Results show a directional asymmetry in hierarchical relations: hypernymy is redundantly represented and is difficult to suppress, while hyponymy depends on compact features that are more vulnerable to ablation.
The relation signals are described as diffuse yet stable, typically peaking in mid-layers and appearing stronger in post-residual/MLP pathways than in attention.

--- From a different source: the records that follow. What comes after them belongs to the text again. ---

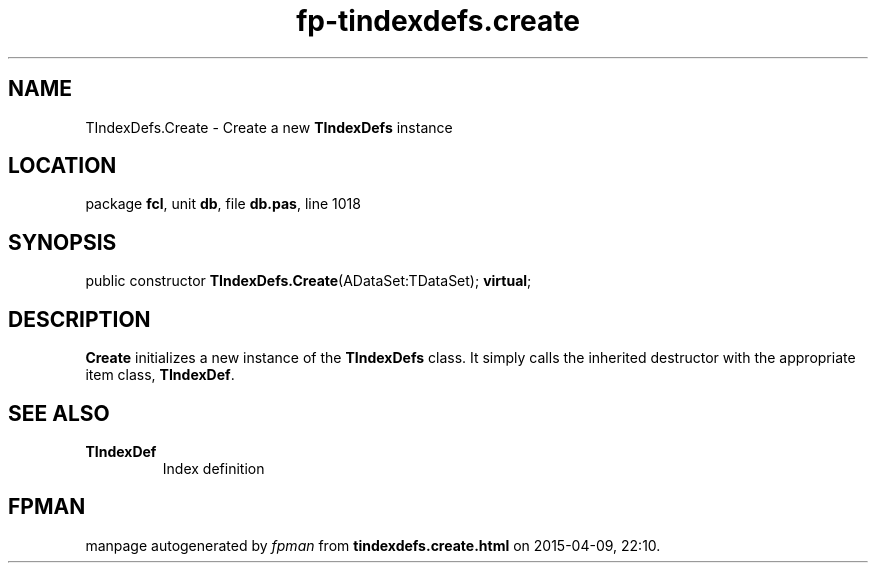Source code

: .\" file autogenerated by fpman
.TH "fp-tindexdefs.create" 3 "2014-03-14" "fpman" "Free Pascal Programmer's Manual"
.SH NAME
TIndexDefs.Create - Create a new \fBTIndexDefs\fR instance
.SH LOCATION
package \fBfcl\fR, unit \fBdb\fR, file \fBdb.pas\fR, line 1018
.SH SYNOPSIS
public constructor \fBTIndexDefs.Create\fR(ADataSet:TDataSet); \fBvirtual\fR;
.SH DESCRIPTION
\fBCreate\fR initializes a new instance of the \fBTIndexDefs\fR class. It simply calls the inherited destructor with the appropriate item class, \fBTIndexDef\fR.


.SH SEE ALSO
.TP
.B TIndexDef
Index definition

.SH FPMAN
manpage autogenerated by \fIfpman\fR from \fBtindexdefs.create.html\fR on 2015-04-09, 22:10.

Probe-level causal effects vary with model capacity: SAE-guided patching produces reliable shifts on Llama 3.1 but weaker or unstable effects on smaller models, with antonymy easiest and synonymy hardest to elicit causally.

Abstract

Understanding whether large language models (LLMs) capture structured meaning requires examining how they represent concept relationships. In this work, we study three models of increasing scale: Pythia-70M, GPT-2, and Llama 3.1 8B, focusing on four semantic relations: synonymy, antonymy, hypernymy, and hyponymy. We combine linear probing with mechanistic interpretability techniques, including sparse autoencoders (SAE) and activation patching, to identify where these relations are encoded and how specific features contribute to their representation. Our results reveal a directional asymmetry in hierarchical relations: hypernymy is encoded redundantly and resists suppression, while hyponymy relies on compact features that are more easily disrupted by ablation. More broadly, relation signals are diffuse but exhibit stable profiles: they peak in the mid-layers and are stronger in post-residual/MLP pathways than in attention. Difficulty is consistent across models (antonymy easiest, synonymy hardest). Probe-level causality is capacity-dependent: on Llama 3.1, SAE-guided patching reliably shifts these signals, whereas on smaller models the shifts are weak or unstable. Our results clarify where and how reliably semantic relations are represented inside LLMs, and provide a reproducible framework for relating sparse features to probe-level causal evidence.